Join Fiona to track down the distinctive statues of London. This time it’s not about the life they lived, it’s about the sideburns they are sporting for eternity. It’s the mutton chops that make them memorable.
This is a virtual tour on Zoom. The meeting link and any other details will be sent to you when you book. It’ll include such delights as:
Fiona loves a statue that you can sit next to, interact with, have a chat. Around London we have several that rest on benches, one looming out of something remarkably like a coffin, and this, where Paddington bear peers over your shoulder, to see what you are looking at.
Not only does Fenner Brockway wear glasses. He is also carrying a pile of books or paperwork. And waving as if he is delighted to see us. As we are him.
He’s not the politest statue in London, nor the untidiest – both of whom we’ll meet on the tour, but he is one of my favourites. And he shares a London statue distinction with George Peabody (sitting in a chair), Nelson Mandela (twice), Queen Anne and both Michaels Bond and Caine.
We’ll look at folks whose props are a clue. Whether it’s books they’ve written or equipment they carry. And strangely it’s often statues of ladies who hold stuff, as if without it, we wouldn’t know who they were.
Or maybe it’s because most depictions of women are still generic. Representing a Virtue, a Continent or London herself. Often a clutching a globe or a cornucopia, sometimes accompanied by an geographically appropriate animal. One of these many ladies is an art deco stunner. She stands atop the Old Bailey with her scales and sword of Justice. Less well known, and far more worrying, is the Recording Angel, shrouded, holding pen and parchment to keep note of those who pass her door.

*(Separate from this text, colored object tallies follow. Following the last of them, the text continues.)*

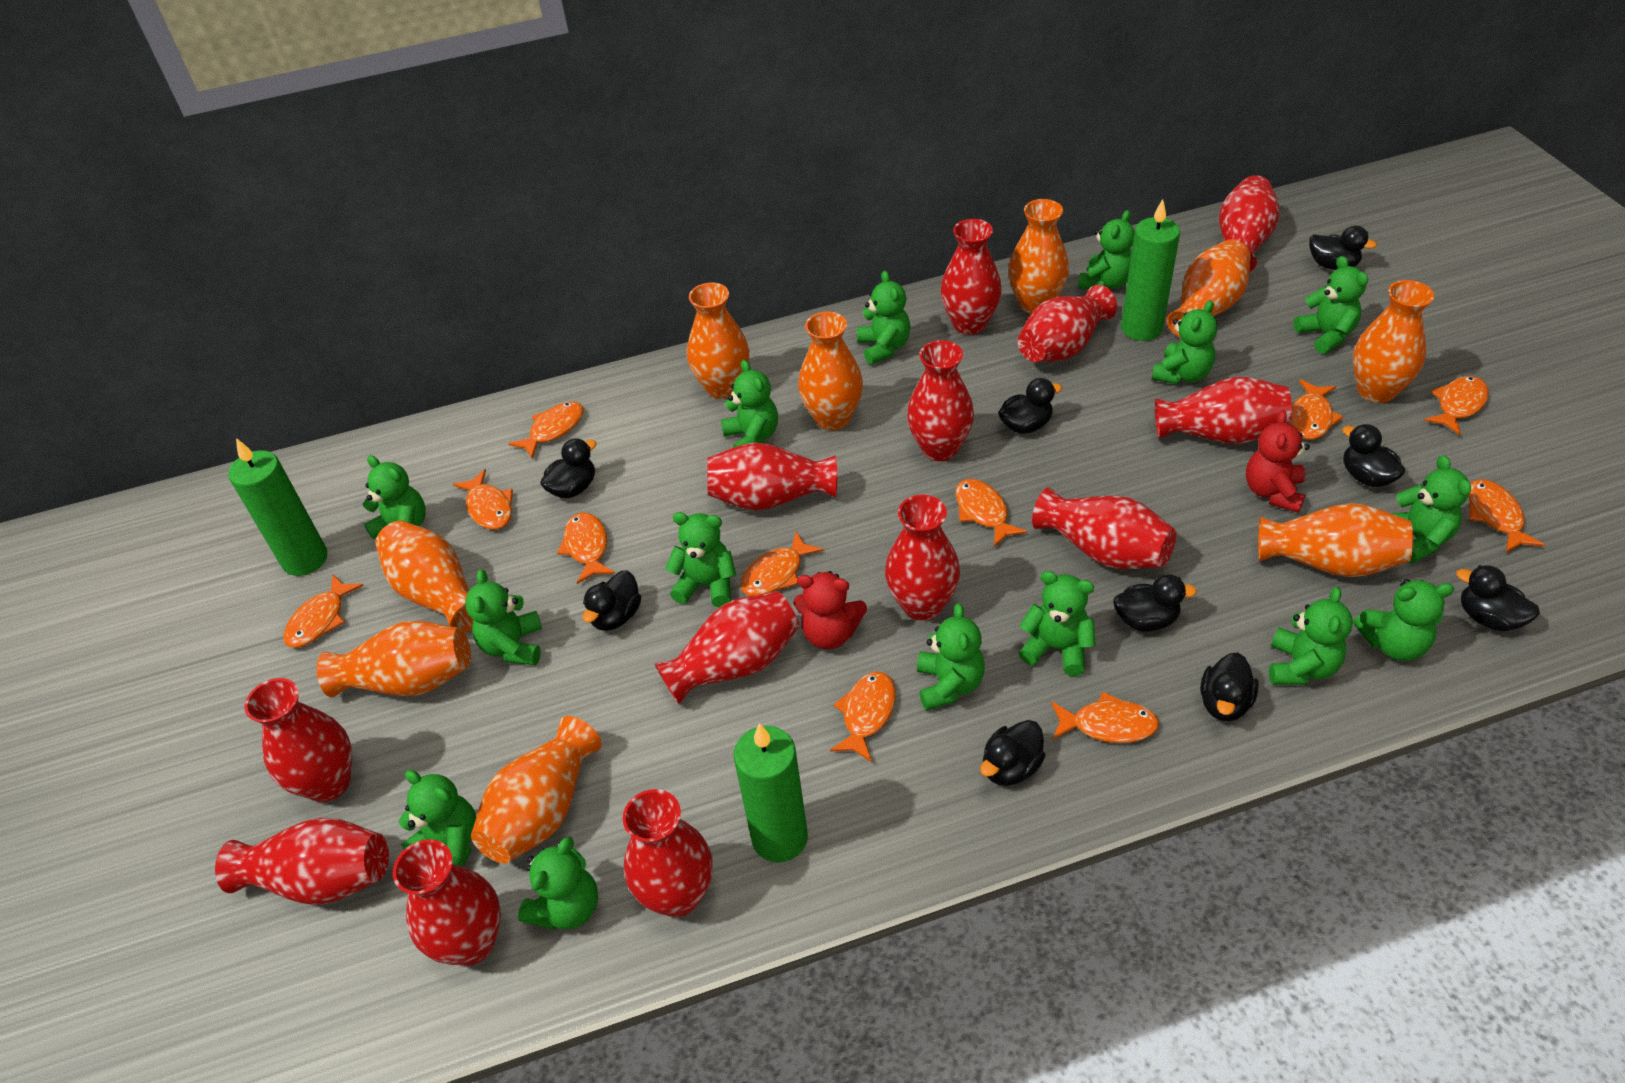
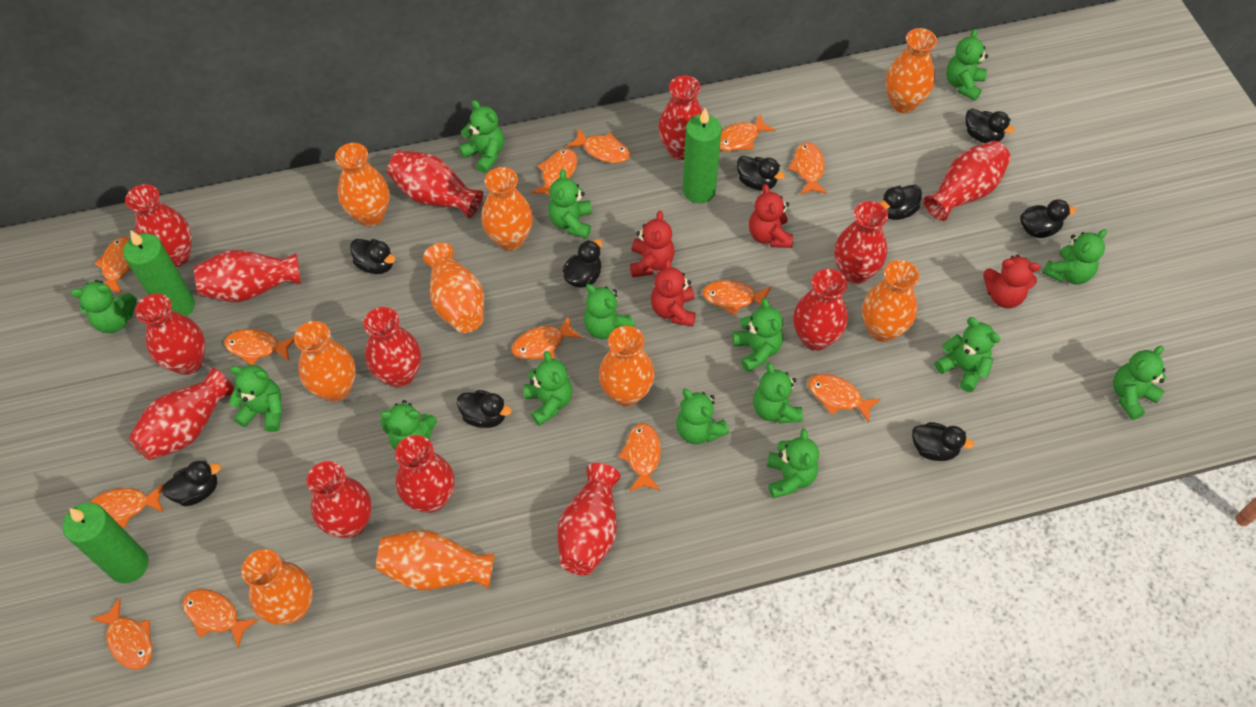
orange fish: 11 -> 13
red teddy bear: 2 -> 4

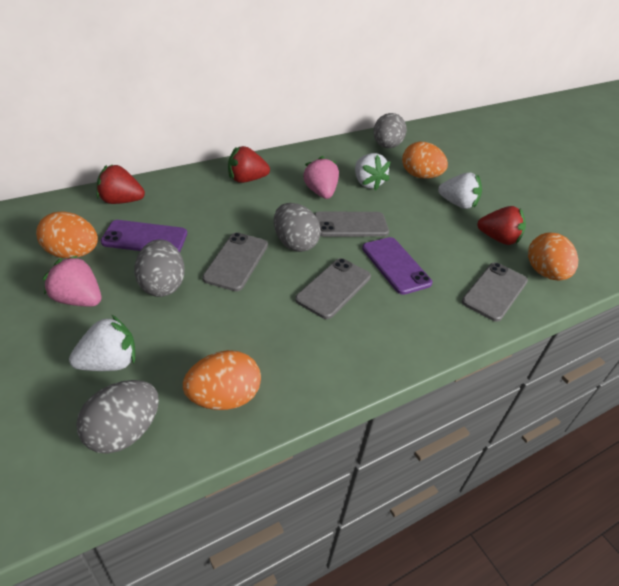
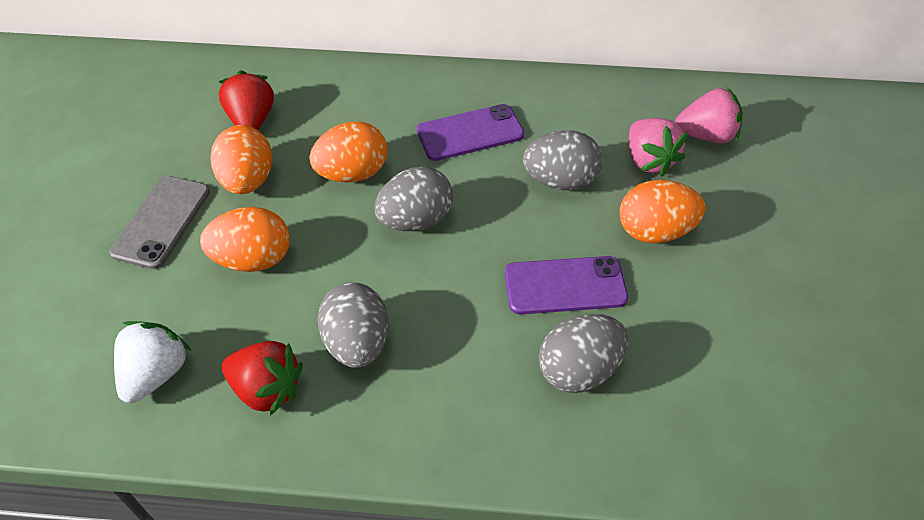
grey phone: 4 -> 1
red strawberry: 3 -> 2
white strawberry: 3 -> 1

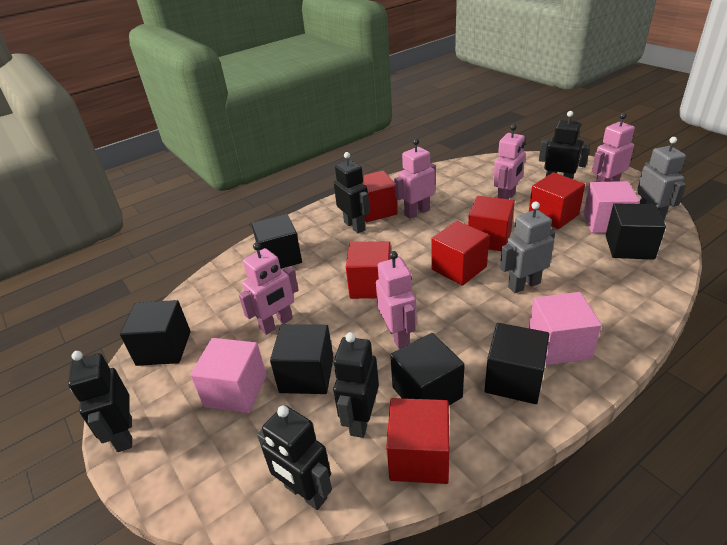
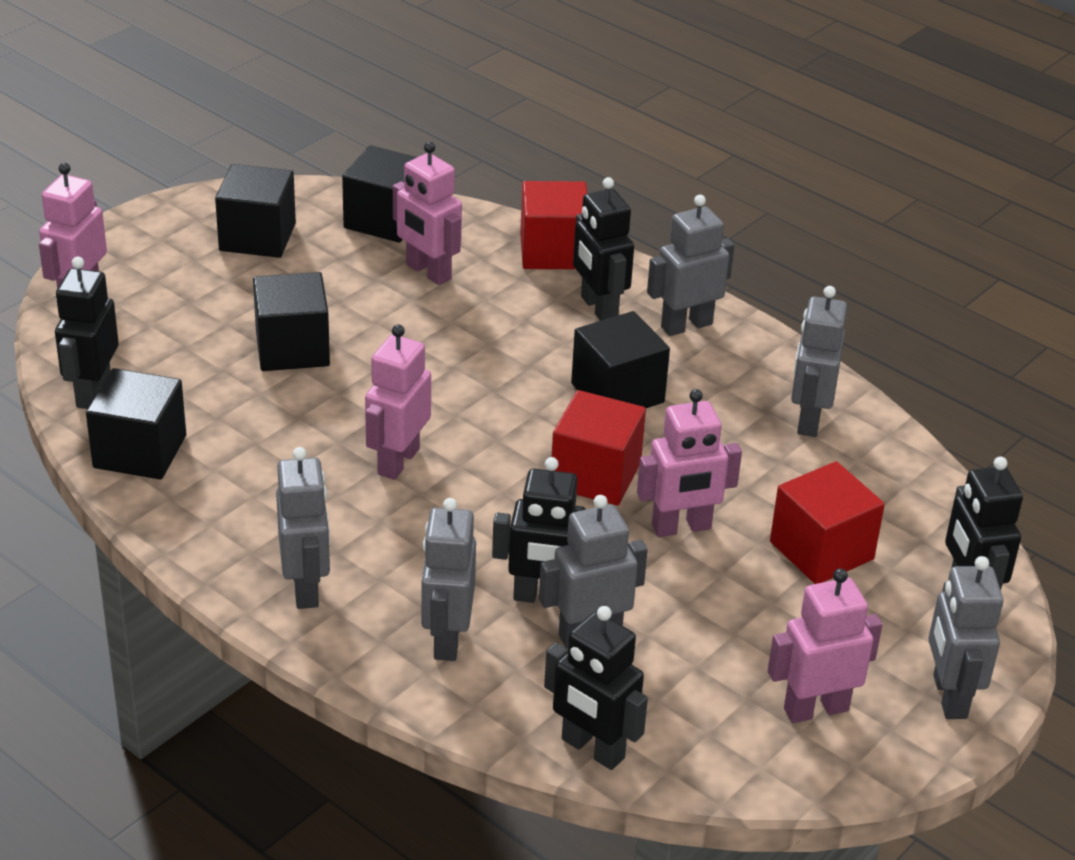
black cube: 6 -> 5
grey robot: 2 -> 6
pink cube: 3 -> 0
red cube: 6 -> 3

So much hair! From the billowing locks to the bouffant, and from handlebar ‘tache to sideburns, there’s a hair style out there from many an era. In this category it’s the men taking centre stage, and many of them are Victorian. When a fine pair of mutton chops was the last word in dependable respectability.
Fiona may talk about the lives of the people depicted. We may ponder on the choice of who to depict. Mainly we’ll celebrate the individuality of the statues themselves, be it hair, pose or props. This is a mixed bag of many people. All of them Londoners. All of them worth celebrating. Why not?